A wonderful rain jacket – the Mountain Hardware Plasmic. Lightweight and durable.
- Family pictures. By far one of the best presents was from my niece, little pictures of my family including a few of her Royal Cuteness.
- Leatherman Micra multitool. Under two ounces, full of useful tools and small enough to go unnoticed in a pocket during a TSA search (do not TRY this, just guessing…)
- Big Agnes Double Z sleeping pad. Four inches of air-filled comfort.
- REI Travel Sack. Compact and lightweight summer bag.
- Black Diamond Spot Headlamp. While I have a headlamp already, this one provides twice as much light, has more power-saving settings, and has a red light.
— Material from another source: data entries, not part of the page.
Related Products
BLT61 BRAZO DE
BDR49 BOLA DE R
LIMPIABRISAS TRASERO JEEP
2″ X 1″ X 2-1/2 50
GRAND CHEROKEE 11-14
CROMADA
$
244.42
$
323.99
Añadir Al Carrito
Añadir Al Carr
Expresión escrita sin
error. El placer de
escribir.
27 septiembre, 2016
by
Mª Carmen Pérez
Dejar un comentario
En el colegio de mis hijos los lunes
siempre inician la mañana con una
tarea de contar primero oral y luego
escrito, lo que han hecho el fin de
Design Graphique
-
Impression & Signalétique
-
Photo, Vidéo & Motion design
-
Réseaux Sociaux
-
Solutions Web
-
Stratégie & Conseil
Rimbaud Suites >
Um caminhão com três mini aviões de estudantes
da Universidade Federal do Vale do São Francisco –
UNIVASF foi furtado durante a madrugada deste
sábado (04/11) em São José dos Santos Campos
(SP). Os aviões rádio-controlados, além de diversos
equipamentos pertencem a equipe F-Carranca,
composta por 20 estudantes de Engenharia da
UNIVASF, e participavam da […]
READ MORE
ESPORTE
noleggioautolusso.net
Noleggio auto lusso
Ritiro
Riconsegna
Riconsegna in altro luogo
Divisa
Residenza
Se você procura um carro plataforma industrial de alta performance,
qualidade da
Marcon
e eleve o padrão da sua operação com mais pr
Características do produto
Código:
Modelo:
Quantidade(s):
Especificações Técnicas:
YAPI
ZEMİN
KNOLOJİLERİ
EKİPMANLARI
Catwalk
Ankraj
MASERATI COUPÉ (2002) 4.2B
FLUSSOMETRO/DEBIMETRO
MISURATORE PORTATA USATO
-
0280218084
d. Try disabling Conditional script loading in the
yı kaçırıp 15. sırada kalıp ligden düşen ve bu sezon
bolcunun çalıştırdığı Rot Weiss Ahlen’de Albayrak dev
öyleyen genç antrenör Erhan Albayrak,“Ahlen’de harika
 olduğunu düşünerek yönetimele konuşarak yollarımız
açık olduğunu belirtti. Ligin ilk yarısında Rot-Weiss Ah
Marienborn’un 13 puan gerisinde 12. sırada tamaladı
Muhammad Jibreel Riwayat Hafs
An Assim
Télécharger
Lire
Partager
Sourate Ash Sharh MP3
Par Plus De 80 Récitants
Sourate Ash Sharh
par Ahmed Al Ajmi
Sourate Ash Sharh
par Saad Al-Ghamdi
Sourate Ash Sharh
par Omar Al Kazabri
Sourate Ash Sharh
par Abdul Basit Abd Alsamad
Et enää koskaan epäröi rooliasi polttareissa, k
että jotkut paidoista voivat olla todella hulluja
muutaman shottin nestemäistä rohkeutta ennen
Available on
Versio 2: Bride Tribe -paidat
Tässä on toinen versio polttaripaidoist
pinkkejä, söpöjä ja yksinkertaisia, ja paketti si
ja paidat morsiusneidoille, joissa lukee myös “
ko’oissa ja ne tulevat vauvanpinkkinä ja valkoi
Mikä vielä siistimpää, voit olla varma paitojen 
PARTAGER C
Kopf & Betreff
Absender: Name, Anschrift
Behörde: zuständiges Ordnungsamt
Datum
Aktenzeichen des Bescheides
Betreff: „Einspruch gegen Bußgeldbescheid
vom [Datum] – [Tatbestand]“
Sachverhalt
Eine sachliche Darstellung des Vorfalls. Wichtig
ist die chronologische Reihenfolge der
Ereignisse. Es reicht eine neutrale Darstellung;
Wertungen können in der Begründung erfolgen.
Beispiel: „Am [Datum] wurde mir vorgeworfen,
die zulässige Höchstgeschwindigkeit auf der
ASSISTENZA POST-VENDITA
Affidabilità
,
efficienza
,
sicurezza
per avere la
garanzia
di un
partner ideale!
Oh, and weighs less.
- Sea to Summit Mosquito Head Net. At one ounce, I will carry it as insurance, whether I need it or not.
- A couple REI Mini towels. Lightweight and useful.
- Dr. Bronners Soap and Hand Sanitizer. Necessities.
- Nalgene 96oz. Cantene. Plenty of storage capacity, yet collapses to nothingness when not in use.
- Buffs. A pair of useful head wraps. One will most likely be my pillow case, to keep my pillow from becoming disgusting.
- Gift Cards. Wonderful, wonderful money, with which I purchased the sleeping bag I have been dreaming of (and will soon be dreaming IN…), the Nemo Nocturne 15* bag. Bring on those cold nights.
- (Also from Gift Cards) Sea to Summit Thermolite Reactor Liner, in an attempt to keep the hiker funk to a minimum inside my cocoon of warmth.
- (Also from Gift Cards) Exped Air Pillow. Either for my head or for my knee, but at three ounces, why not.
I have officially switched boots. The Oboz shoes I had previously thought were wonderful had started to cause some discomfort. In an effort to keep getting in shape, I switched to a pair of unused Keen Targhee II Mid High boots I had sitting in a closet. I have been using them for a good month now, and have had little discomfort at all. In fact, from day one, they felt like they were already “broken in”, which I discovered is a common comment in reviews. I would like to try out a pair of Brooks Cascadia trail runner shoes, but I know that I wouldn’t use them at the start of my hike due to the snow. Perhaps when I am ready for my first boot replacement, though.
I am still searching for the right pair of shorts. I tried one pair, and liked them as shorts, but under my pack, they became uncomfortable, so the search continues. I am headed to REI soon to gather the last bit of items I need – a few stuff sacks, a couple spare sets of socks, maybe a fuel canister. Otherwise, I think I have everything I need, save for a few small odds and ends.
While I am stressed out beyond anything I have ever experienced before, I cannot wait to get on the trail. Maybe this is my current form of “running away”, as I’ve been accused of doing throughout my life, but at this point, I don’t care. Sometimes retreat is the only way you can survive. Three weeks… I can do this.